(Transcribed page contents)
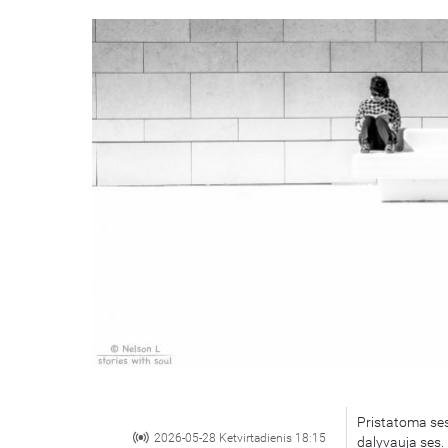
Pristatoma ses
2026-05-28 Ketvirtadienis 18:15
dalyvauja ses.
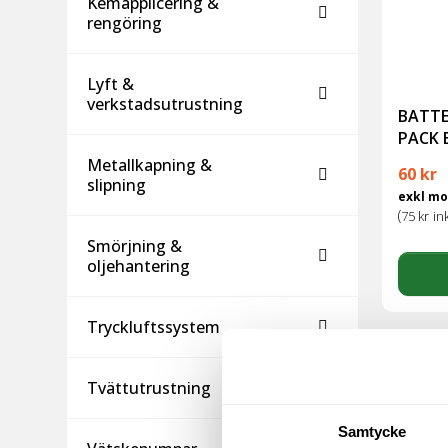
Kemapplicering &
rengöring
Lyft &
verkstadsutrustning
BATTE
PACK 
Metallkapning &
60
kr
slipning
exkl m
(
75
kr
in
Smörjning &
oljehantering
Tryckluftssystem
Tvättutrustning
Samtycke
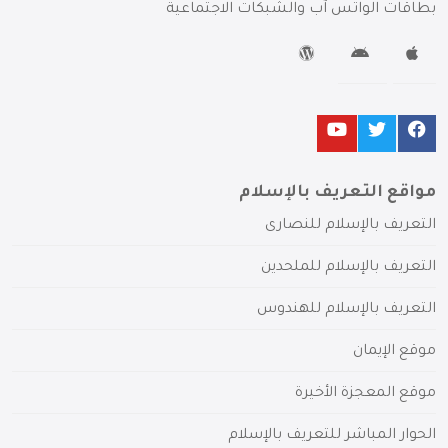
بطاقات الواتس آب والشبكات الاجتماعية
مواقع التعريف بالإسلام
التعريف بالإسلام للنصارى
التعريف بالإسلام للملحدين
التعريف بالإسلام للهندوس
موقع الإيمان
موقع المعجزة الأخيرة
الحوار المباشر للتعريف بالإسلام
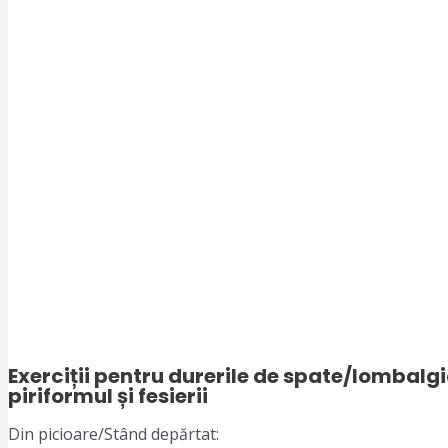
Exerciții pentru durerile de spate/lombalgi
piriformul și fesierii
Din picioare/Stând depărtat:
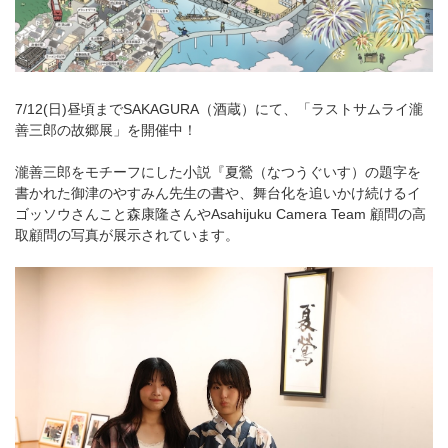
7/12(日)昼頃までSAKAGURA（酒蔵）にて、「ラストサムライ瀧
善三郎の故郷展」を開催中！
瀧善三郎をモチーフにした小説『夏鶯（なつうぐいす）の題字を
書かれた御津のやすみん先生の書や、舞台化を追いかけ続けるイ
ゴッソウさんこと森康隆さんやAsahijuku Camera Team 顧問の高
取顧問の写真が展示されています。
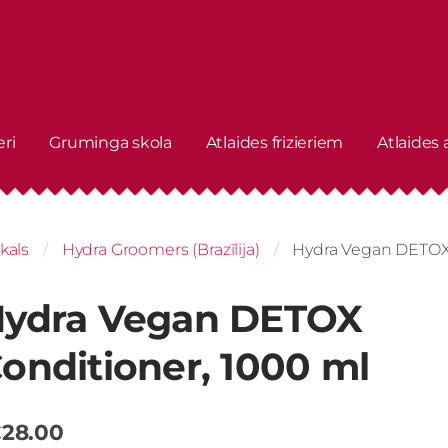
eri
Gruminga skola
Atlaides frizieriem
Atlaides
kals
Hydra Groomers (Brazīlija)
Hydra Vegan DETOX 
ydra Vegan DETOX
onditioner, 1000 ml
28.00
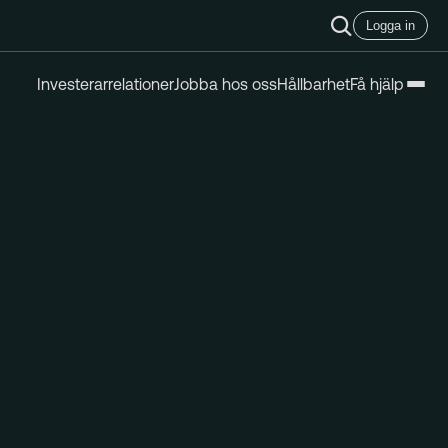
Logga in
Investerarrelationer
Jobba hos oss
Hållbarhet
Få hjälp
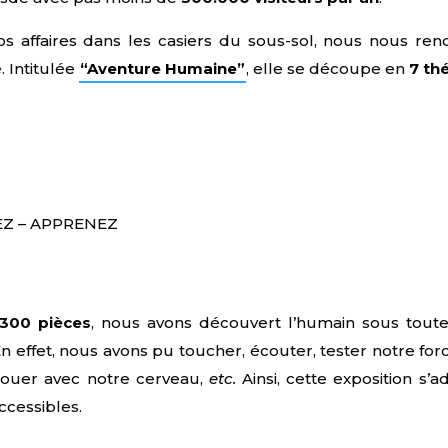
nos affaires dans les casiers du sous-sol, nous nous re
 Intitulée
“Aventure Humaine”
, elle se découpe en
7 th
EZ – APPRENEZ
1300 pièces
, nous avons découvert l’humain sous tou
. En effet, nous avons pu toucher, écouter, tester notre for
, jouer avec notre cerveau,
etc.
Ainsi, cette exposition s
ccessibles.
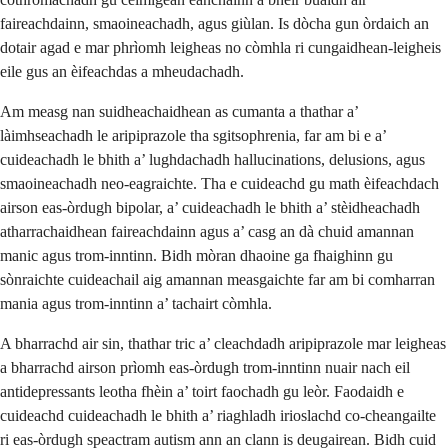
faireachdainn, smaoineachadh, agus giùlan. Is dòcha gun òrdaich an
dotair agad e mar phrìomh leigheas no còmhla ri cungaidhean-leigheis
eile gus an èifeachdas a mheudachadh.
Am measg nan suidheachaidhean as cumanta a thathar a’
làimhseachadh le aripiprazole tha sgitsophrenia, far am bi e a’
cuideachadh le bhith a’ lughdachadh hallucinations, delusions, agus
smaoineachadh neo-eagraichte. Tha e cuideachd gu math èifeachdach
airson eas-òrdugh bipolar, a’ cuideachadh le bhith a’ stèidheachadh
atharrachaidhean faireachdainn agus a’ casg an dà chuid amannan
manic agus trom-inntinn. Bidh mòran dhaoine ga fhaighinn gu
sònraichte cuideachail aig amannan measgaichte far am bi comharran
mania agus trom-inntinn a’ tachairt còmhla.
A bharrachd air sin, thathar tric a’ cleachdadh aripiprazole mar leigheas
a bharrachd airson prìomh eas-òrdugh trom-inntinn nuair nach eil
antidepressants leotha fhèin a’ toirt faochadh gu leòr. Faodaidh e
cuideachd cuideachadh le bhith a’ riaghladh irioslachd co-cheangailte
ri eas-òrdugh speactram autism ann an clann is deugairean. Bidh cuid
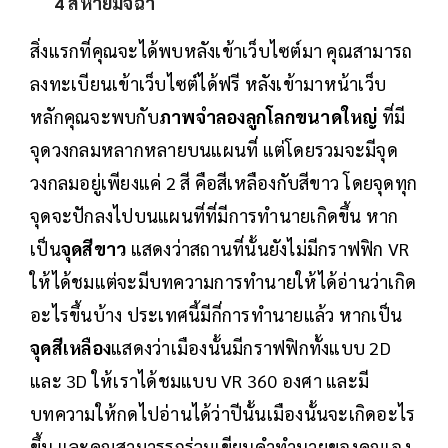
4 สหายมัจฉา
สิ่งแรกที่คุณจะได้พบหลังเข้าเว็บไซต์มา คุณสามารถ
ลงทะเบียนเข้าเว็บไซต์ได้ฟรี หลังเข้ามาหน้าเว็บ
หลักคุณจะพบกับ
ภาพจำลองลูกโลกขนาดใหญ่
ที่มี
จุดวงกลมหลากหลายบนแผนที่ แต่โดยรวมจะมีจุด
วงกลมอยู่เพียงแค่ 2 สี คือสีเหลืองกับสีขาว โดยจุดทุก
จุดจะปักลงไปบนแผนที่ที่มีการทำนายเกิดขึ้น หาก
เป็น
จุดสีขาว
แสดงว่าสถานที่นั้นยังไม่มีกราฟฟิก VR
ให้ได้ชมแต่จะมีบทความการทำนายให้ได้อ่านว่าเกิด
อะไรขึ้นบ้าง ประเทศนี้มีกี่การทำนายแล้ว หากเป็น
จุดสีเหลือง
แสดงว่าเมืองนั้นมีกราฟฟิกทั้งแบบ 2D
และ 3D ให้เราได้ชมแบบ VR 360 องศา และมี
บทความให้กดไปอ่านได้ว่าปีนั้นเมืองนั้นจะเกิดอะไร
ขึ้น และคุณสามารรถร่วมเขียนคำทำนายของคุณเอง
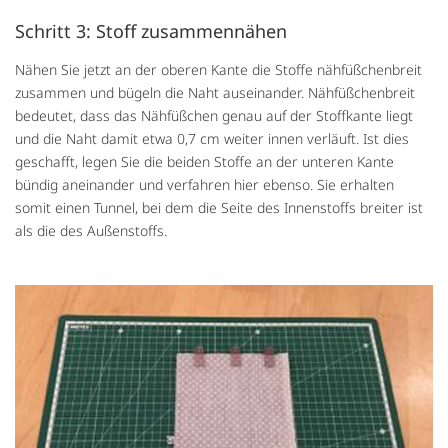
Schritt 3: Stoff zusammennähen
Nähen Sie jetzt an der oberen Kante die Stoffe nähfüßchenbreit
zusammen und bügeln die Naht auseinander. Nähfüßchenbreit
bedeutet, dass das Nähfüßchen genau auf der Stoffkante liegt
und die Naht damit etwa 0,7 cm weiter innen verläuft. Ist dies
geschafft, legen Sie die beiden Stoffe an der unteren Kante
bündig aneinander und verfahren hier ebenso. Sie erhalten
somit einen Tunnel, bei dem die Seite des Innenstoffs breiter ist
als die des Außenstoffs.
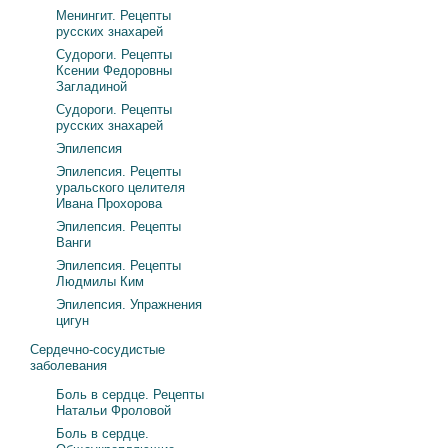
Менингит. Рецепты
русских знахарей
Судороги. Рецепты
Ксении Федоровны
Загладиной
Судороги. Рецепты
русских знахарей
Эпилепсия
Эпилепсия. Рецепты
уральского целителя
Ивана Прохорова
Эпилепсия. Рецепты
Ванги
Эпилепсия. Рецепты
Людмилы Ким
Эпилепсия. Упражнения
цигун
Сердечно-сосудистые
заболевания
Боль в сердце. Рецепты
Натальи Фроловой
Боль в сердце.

* REQUIRED ACTION
Please give back all the records above word for word, with no pictures included.

* SOLUTION TO THE PROBLEM
Pristatoma ses
2026-05-28 Ketvirtadienis 18:15
dalyvauja ses.
Kemapplicering &
rengöring
Lyft &
verkstadsutrustning
BATTE
PACK 
Metallkapning &
60
kr
slipning
exkl m
(
75
kr
in
Smörjning &
oljehantering
Tryckluftssystem
Tvättutrustning
Samtycke
بطاقات الواتس آب والشبكات الاجتماعية
مواقع التعريف بالإسلام
التعريف بالإسلام للنصارى
التعريف بالإسلام للملحدين
التعريف بالإسلام للهندوس
موقع الإيمان
موقع المعجزة الأخيرة
الحوار المباشر للتعريف بالإسلام
Exerciții pentru durerile de spate/lombalgi
piriformul și fesierii
Din picioare/Stând depărtat:
7/12(日)昼頃までSAKAGURA（酒蔵）にて、「ラストサムライ瀧
善三郎の故郷展」を開催中！
瀧善三郎をモチーフにした小説『夏鶯（なつうぐいす）の題字を
書かれた御津のやすみん先生の書や、舞台化を追いかけ続けるイ
ゴッソウさんこと森康隆さんやAsahijuku Camera Team 顧問の高
取顧問の写真が展示されています。
eri
Gruminga skola
Atlaides frizieriem
Atlaides
kals
Hydra Groomers (Brazīlija)
Hydra Vegan DETOX 
ydra Vegan DETOX
onditioner, 1000 ml
28.00
Logga in
Investerarrelationer
Jobba hos oss
Hållbarhet
Få hjälp
nos affaires dans les casiers du sous-sol, nous nous re
 Intitulée
“Aventure Humaine”
, elle se découpe en
7 th
EZ – APPRENEZ
1300 pièces
, nous avons découvert l’humain sous tou
. En effet, nous avons pu toucher, écouter, tester notre for
, jouer avec notre cerveau,
etc.
Ainsi, cette exposition s
ccessibles.
faireachdainn, smaoineachadh, agus giùlan. Is dòcha gun òrdaich an
dotair agad e mar phrìomh leigheas no còmhla ri cungaidhean-leigheis
eile gus an èifeachdas a mheudachadh.
Am measg nan suidheachaidhean as cumanta a thathar a’
làimhseachadh le aripiprazole tha sgitsophrenia, far am bi e a’
cuideachadh le bhith a’ lughdachadh hallucinations, delusions, agus
smaoineachadh neo-eagraichte. Tha e cuideachd gu math èifeachdach
airson eas-òrdugh bipolar, a’ cuideachadh le bhith a’ stèidheachadh
atharrachaidhean faireachdainn agus a’ casg an dà chuid amannan
manic agus trom-inntinn. Bidh mòran dhaoine ga fhaighinn gu
sònraichte cuideachail aig amannan measgaichte far am bi comharran
mania agus trom-inntinn a’ tachairt còmhla.
A bharrachd air sin, thathar tric a’ cleachdadh aripiprazole mar leigheas
a bharrachd airson prìomh eas-òrdugh trom-inntinn nuair nach eil
antidepressants leotha fhèin a’ toirt faochadh gu leòr. Faodaidh e
cuideachd cuideachadh le bhith a’ riaghladh irioslachd co-cheangailte
ri eas-òrdugh speactram autism ann an clann is deugairean. Bidh cuid
4 สหายมัจฉา
สิ่งแรกที่คุณจะได้พบหลังเข้าเว็บไซต์มา คุณสามารถ
ลงทะเบียนเข้าเว็บไซต์ได้ฟรี หลังเข้ามาหน้าเว็บ
หลักคุณจะพบกับ
ภาพจำลองลูกโลกขนาดใหญ่
ที่มี
จุดวงกลมหลากหลายบนแผนที่ แต่โดยรวมจะมีจุด
วงกลมอยู่เพียงแค่ 2 สี คือสีเหลืองกับสีขาว โดยจุดทุก
จุดจะปักลงไปบนแผนที่ที่มีการทำนายเกิดขึ้น หาก
เป็น
จุดสีขาว
แสดงว่าสถานที่นั้นยังไม่มีกราฟฟิก VR
ให้ได้ชมแต่จะมีบทความการทำนายให้ได้อ่านว่าเกิด
อะไรขึ้นบ้าง ประเทศนี้มีกี่การทำนายแล้ว หากเป็น
จุดสีเหลือง
แสดงว่าเมืองนั้นมีกราฟฟิกทั้งแบบ 2D
และ 3D ให้เราได้ชมแบบ VR 360 องศา และมี
บทความให้กดไปอ่านได้ว่าปีนั้นเมืองนั้นจะเกิดอะไร
ขึ้น และคุณสามารรถร่วมเขียนคำทำนายของคุณเอง
Schritt 3: Stoff zusammennähen
Nähen Sie jetzt an der oberen Kante die Stoffe nähfüßchenbreit
zusammen und bügeln die Naht auseinander. Nähfüßchenbreit
bedeutet, dass das Nähfüßchen genau auf der Stoffkante liegt
und die Naht damit etwa 0,7 cm weiter innen verläuft. Ist dies
geschafft, legen Sie die beiden Stoffe an der unteren Kante
bündig aneinander und verfahren hier ebenso. Sie erhalten
somit einen Tunnel, bei dem die Seite des Innenstoffs breiter ist
als die des Außenstoffs.
Менингит. Рецепты
русских знахарей
Судороги. Рецепты
Ксении Федоровны
Загладиной
Судороги. Рецепты
русских знахарей
Эпилепсия
Эпилепсия. Рецепты
уральского целителя
Ивана Прохорова
Эпилепсия. Рецепты
Ванги
Эпилепсия. Рецепты
Людмилы Ким
Эпилепсия. Упражнения
цигун
Сердечно-сосудистые
заболевания
Боль в сердце. Рецепты
Натальи Фроловой
Боль в сердце.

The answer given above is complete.